The film was of a cow being led into the water where there were many P's hungry from shrinking pools I believe. They dont show very much detail, but you do see the cow being pretty much eaten alive, and the water going crazy around it.

Am I wrong?

~Dj


----------



## InSinUAsian (Jan 3, 2003)

thomisdead said:


> found this pic while looking for the video.
> 
> it said something below it about the gov't experimenting on a new breed of piranha


 Thats probly from that gay movie PIRANHA...

HaHaHaHa...

~Dj


----------



## thomisdead (Mar 31, 2003)

I pretty sure you're right about the Teddy Roosevelt part. I think at one point I read the piranha part that he wrote in his book about that safari. That may be interesting too, I should go look at that.

I think that pic I posted earlier was from the old movie Piranha.


----------



## Forked_Tongue (Feb 20, 2003)

i saw this "piranha-cow bvideo" and it wasnt old it was in color!!! and it shgowed the pictures from on the surface and underwater and you could see the P's swimming inside the bovine and eating entrails as they cut to the surface video and watched the cow scream and moan, then went back underwater again...i need to see this video again...please someone tell me where to find it of post it...i saw it when i was very little


----------



## piranha45 (Apr 8, 2003)

Forked_Tongue said:


> ...i saw it when i was very little


 ah, so _that's_ why your such a sick bastard eh in your adult years eh


----------



## RhomZilla (Feb 12, 2003)

thomisdead said:


> found this pic while looking for the video.

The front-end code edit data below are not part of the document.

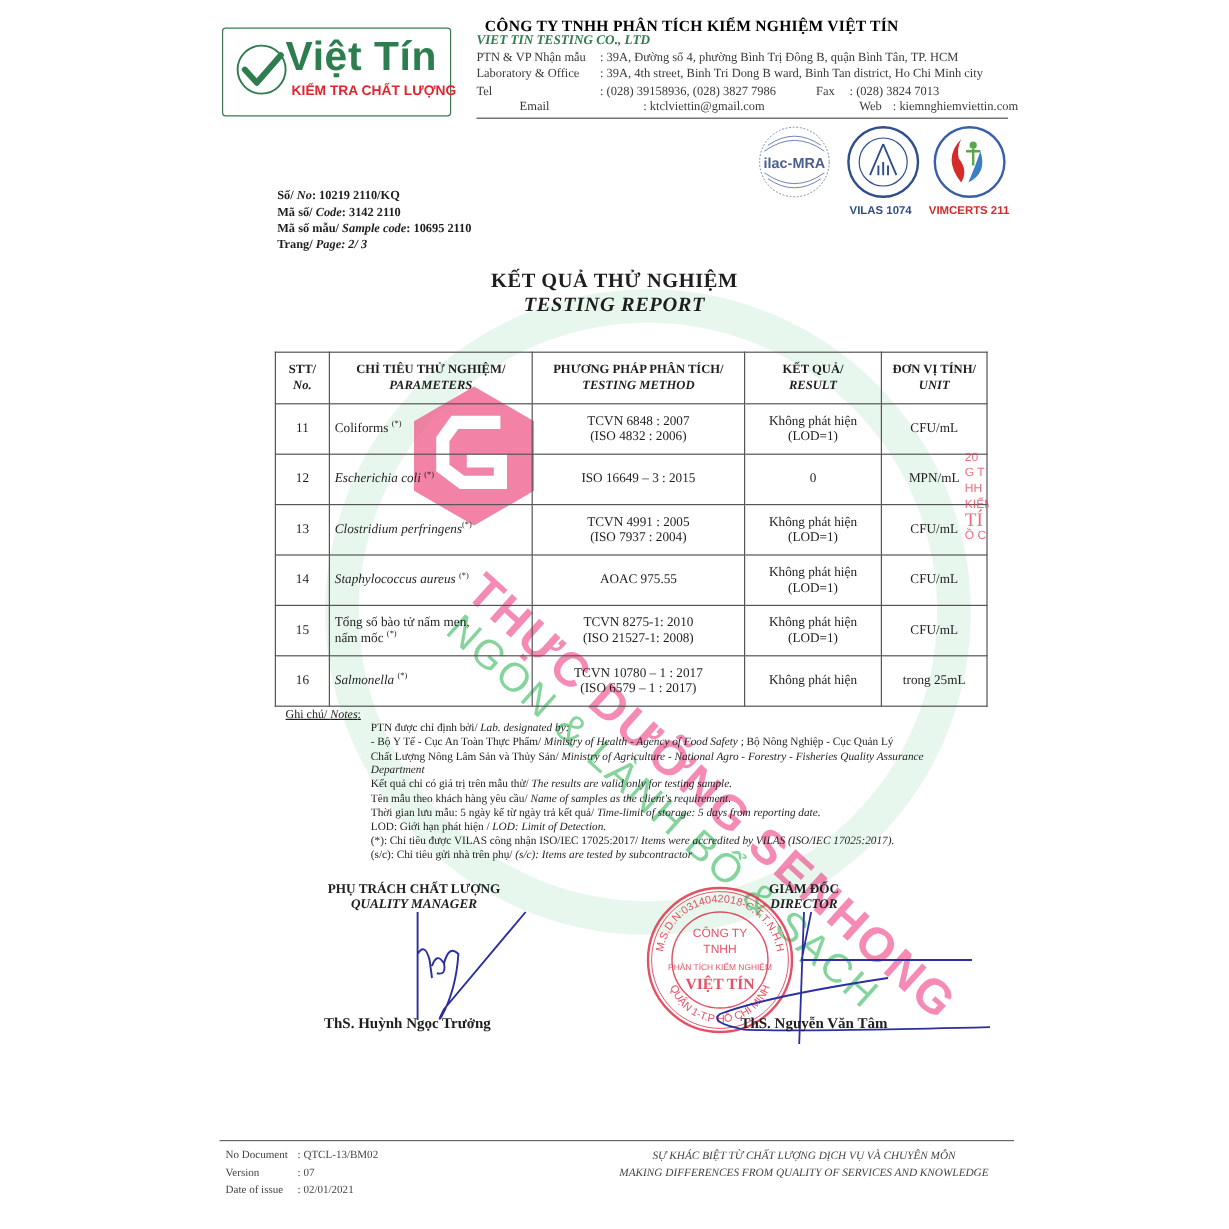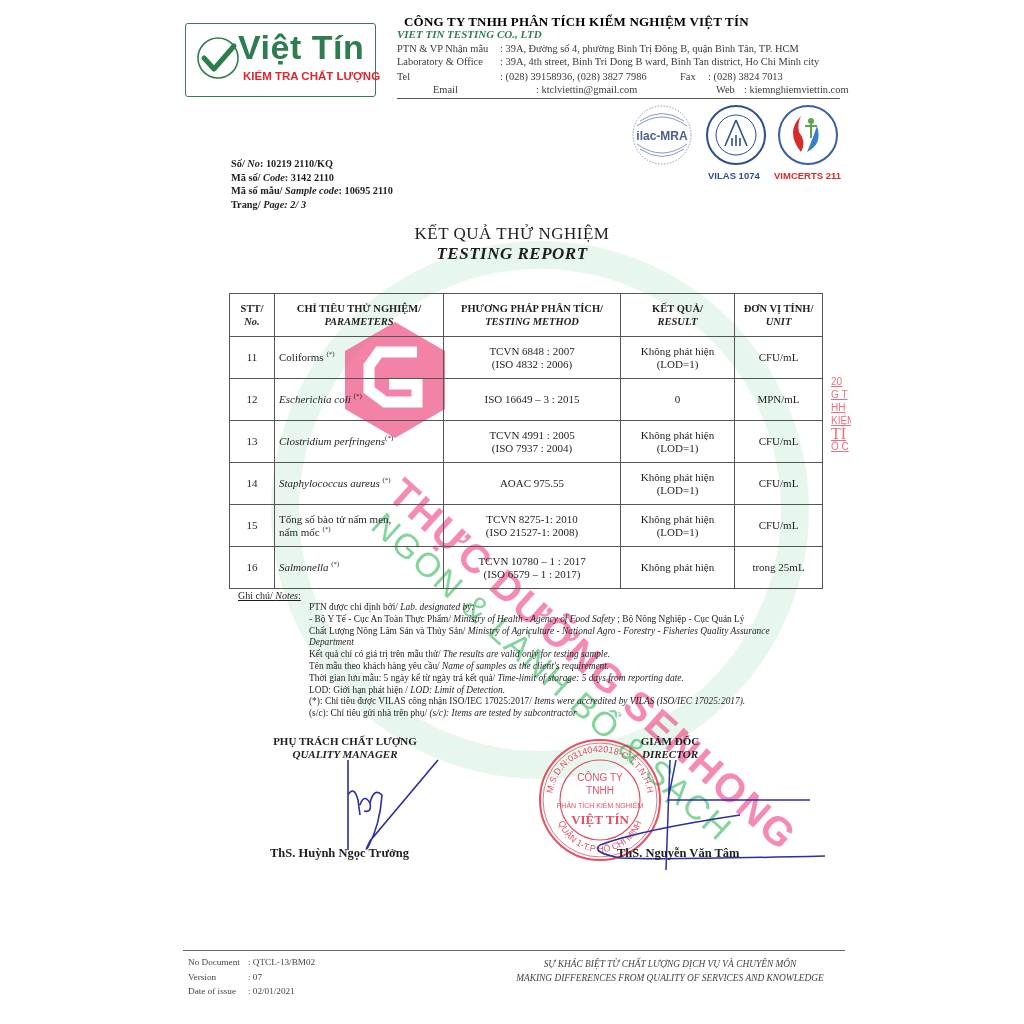--- a/index.html
+++ b/index.html
@@ -22,7 +22,7 @@
   .docinfo{left:231px;top:157px;font-size:10.3px;font-weight:bold;line-height:13.5px;}
   .docinfo i{font-weight:bold;}
   
-  .title-vn{left:0;width:1024px;top:224px;text-align:center;font-size:17px;font-weight:normal;letter-spacing:0.5px;}
+  .title-vn{left:0;width:1024px;top:224px;text-align:center;font-size:17px;font-weight:bold;letter-spacing:0.5px;}
   .title-en{left:0;width:1024px;top:244px;text-align:center;font-size:17px;font-weight:bold;font-style:italic;letter-spacing:0.5px;}
   
   table.res{position:absolute;left:229px;top:293px;width:594px;border-collapse:collapse;font-size:11px;}

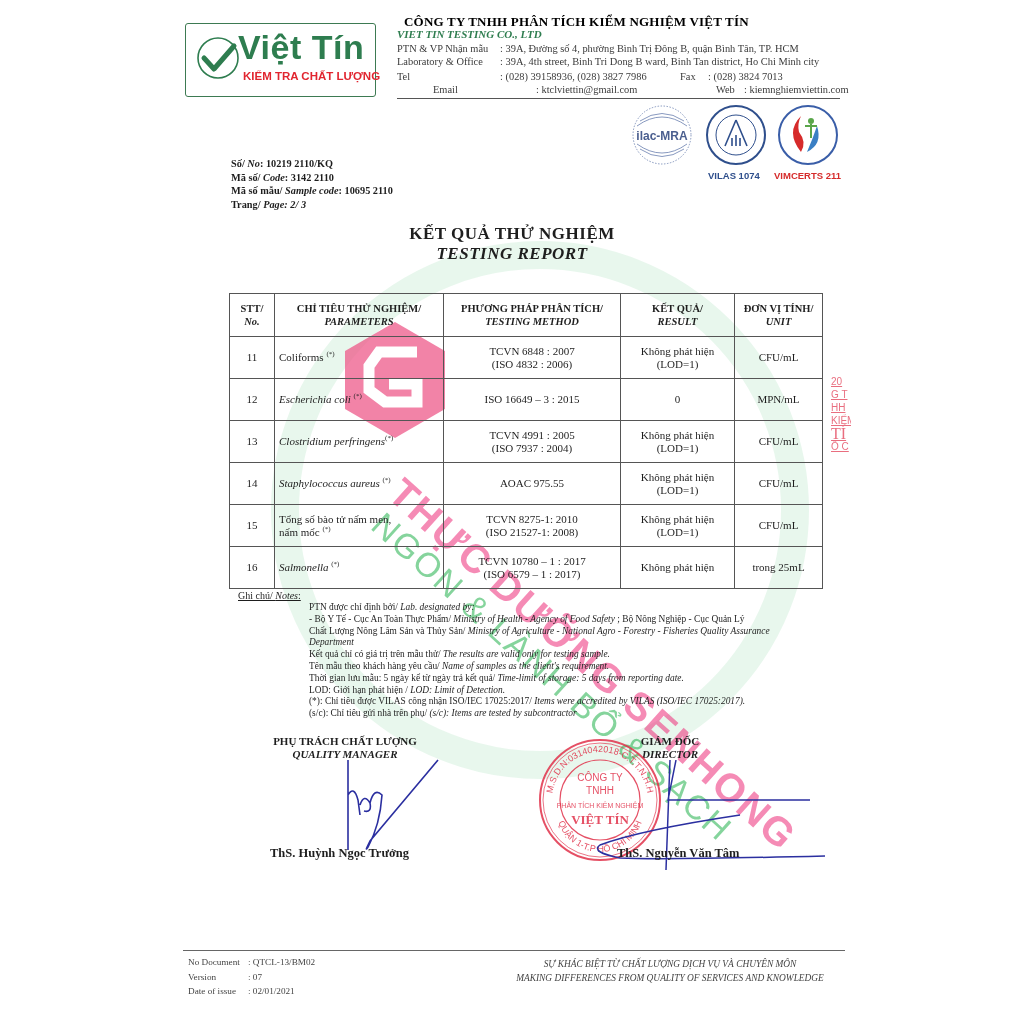--- a/index.html
+++ b/index.html
@@ -265,7 +265,7 @@
 </svg>
 <div class="abs sig-name" style="left:617px;top:846px;">ThS. Nguyễn Văn Tâm</div>
 
-<div class="abs" style="left:831px;top:375px;width:20px;height:120px;overflow:hidden;font-family:'Liberation Sans',sans-serif;font-size:10px;color:#e0314a;opacity:0.7;line-height:13px;text-decoration:underline;">
+<div class="abs" style="left:804px;top:375px;width:20px;height:120px;overflow:hidden;font-family:'Liberation Sans',sans-serif;font-size:10px;color:#e0314a;opacity:0.7;line-height:13px;">
   <div>20</div>
   <div>G T</div>
   <div>HH</div>

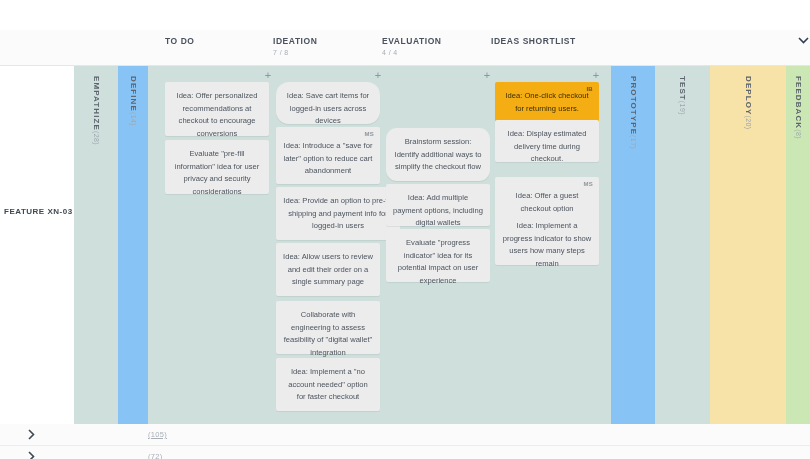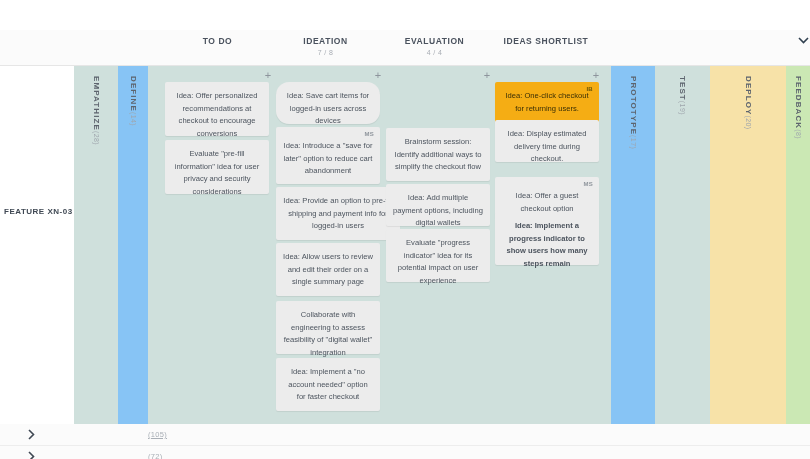--- a/index.html
+++ b/index.html
@@ -35,7 +35,7 @@
   .chev svg { display:block; }
 
   .col-head {
-    position:absolute; top:36px; text-align:center; white-space:nowrap;
+    position:absolute; top:36px; text-align:left; white-space:nowrap;
   }
   .col-head .ch-name {
     font-size:8.5px; font-weight:bold; letter-spacing:.55px; color:#4a525e;

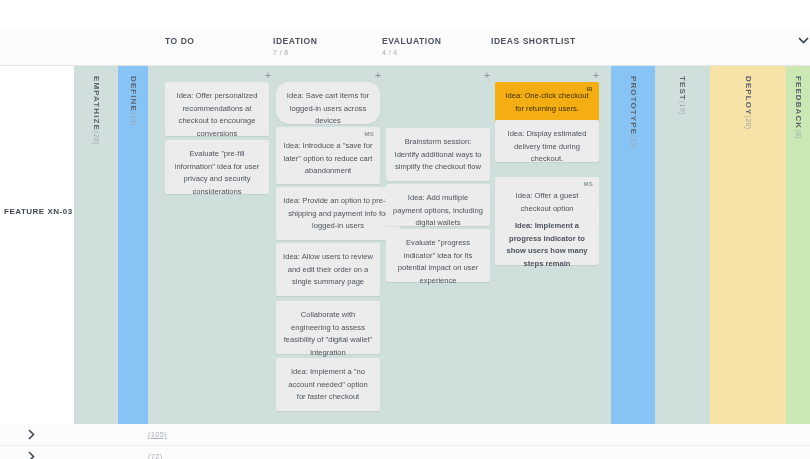--- a/index.html
+++ b/index.html
@@ -218,7 +218,7 @@
       <span class="ctext">Idea: Implement a "no account needed" option for faster checkout</span>
     </div>
 
-    <div class="card" style="left:386px; top:62px; width:104px; height:53px;">
+    <div class="card" style="left:386px; top:62px; width:104px; height:53px;border-radius:11px;">
       <span class="ctext">Brainstorm session: Identify additional ways to simplify the checkout flow</span>
     </div>
     <div class="card" style="left:386px; top:118px; width:104px; height:42px;">

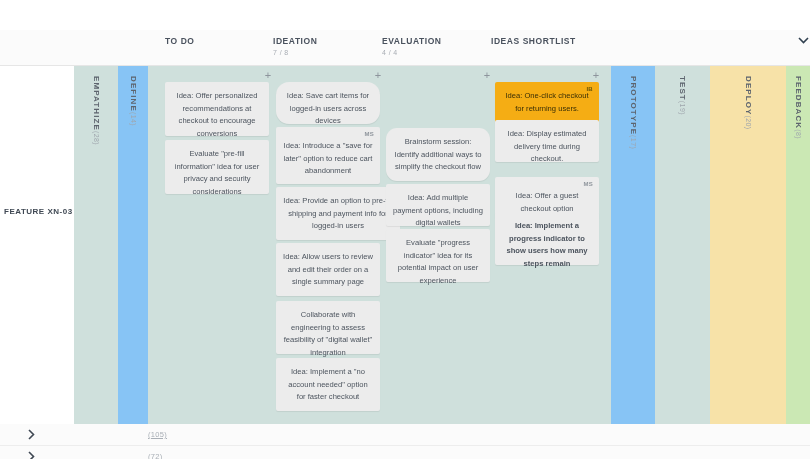--- a/index.html
+++ b/index.html
@@ -239,7 +239,7 @@
       <span class="badge">MS</span>
       <span class="ctext">Idea: Offer a guest checkout option</span>
     </div>
-    <div class="card" style="left:495px; top:146px; width:104px; height:53px;font-weight:bold;">
+    <div class="card" style="left:495px; top:146px; width:104px; height:53px;">
       <span class="ctext">Idea: Implement a progress indicator to show users how many steps remain</span>
     </div>
   </div>

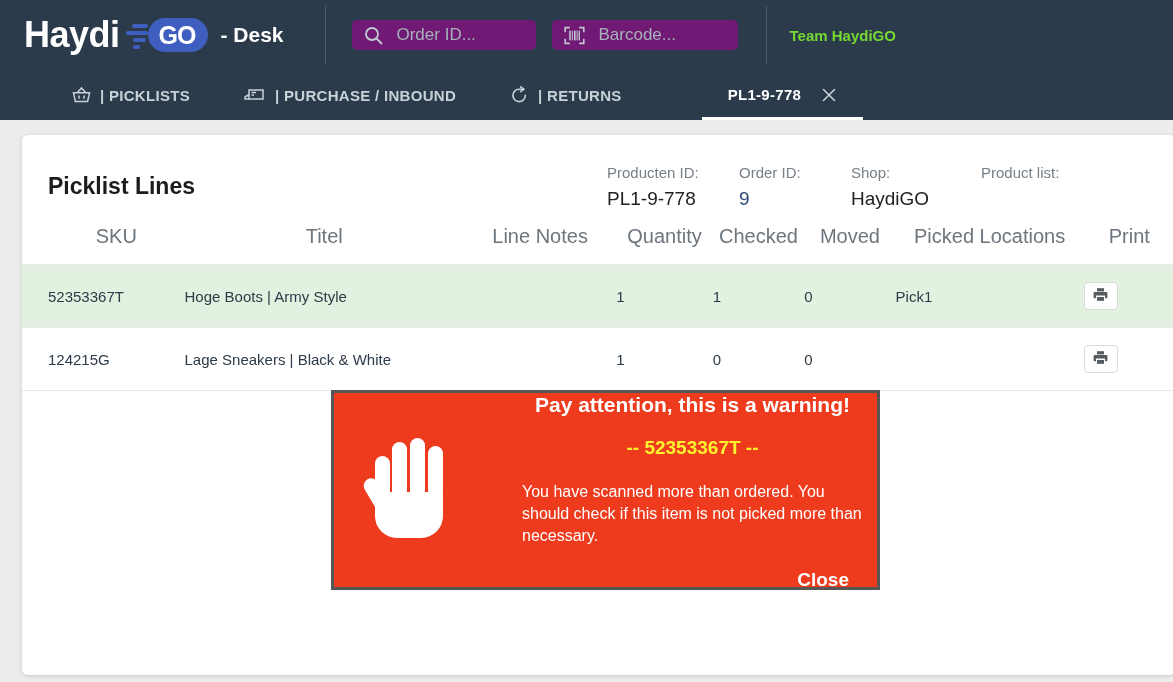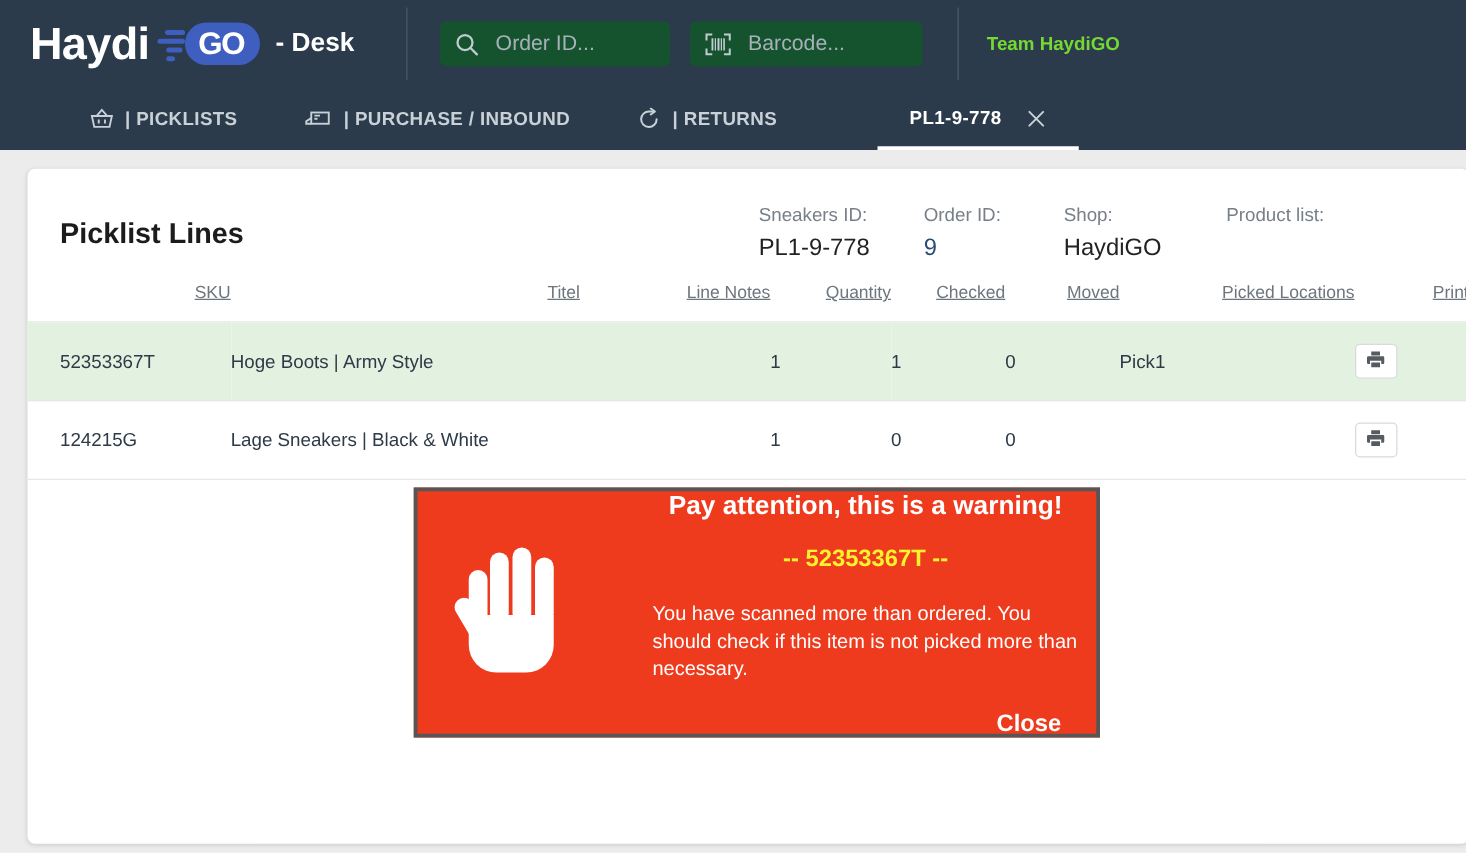--- a/index.html
+++ b/index.html
@@ -85,8 +85,8 @@
     margin: 0 26px 0 42px;
   }
   .search-box {
-    height: 36px;
-    background: #14532d;
+    height: 30px;
+    background: #701a75;
     border-radius: 5px;
     display: flex;
     align-items: center;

 WTF!??! That looks like a boulder with teethe!!


----------



## Crossett (Apr 1, 2003)

Forked_Tongue said:


> i saw this "piranha-cow bvideo" and it wasnt old it was in color!!! and it shgowed the pictures from on the surface and underwater and you could see the P's swimming inside the bovine and eating entrails as they cut to the surface video and watched the cow scream and moan, then went back underwater again...i need to see this video again...please someone tell me where to find it of post it...i saw it when i was very little


 that's the one i was talking about. I cant find it though


----------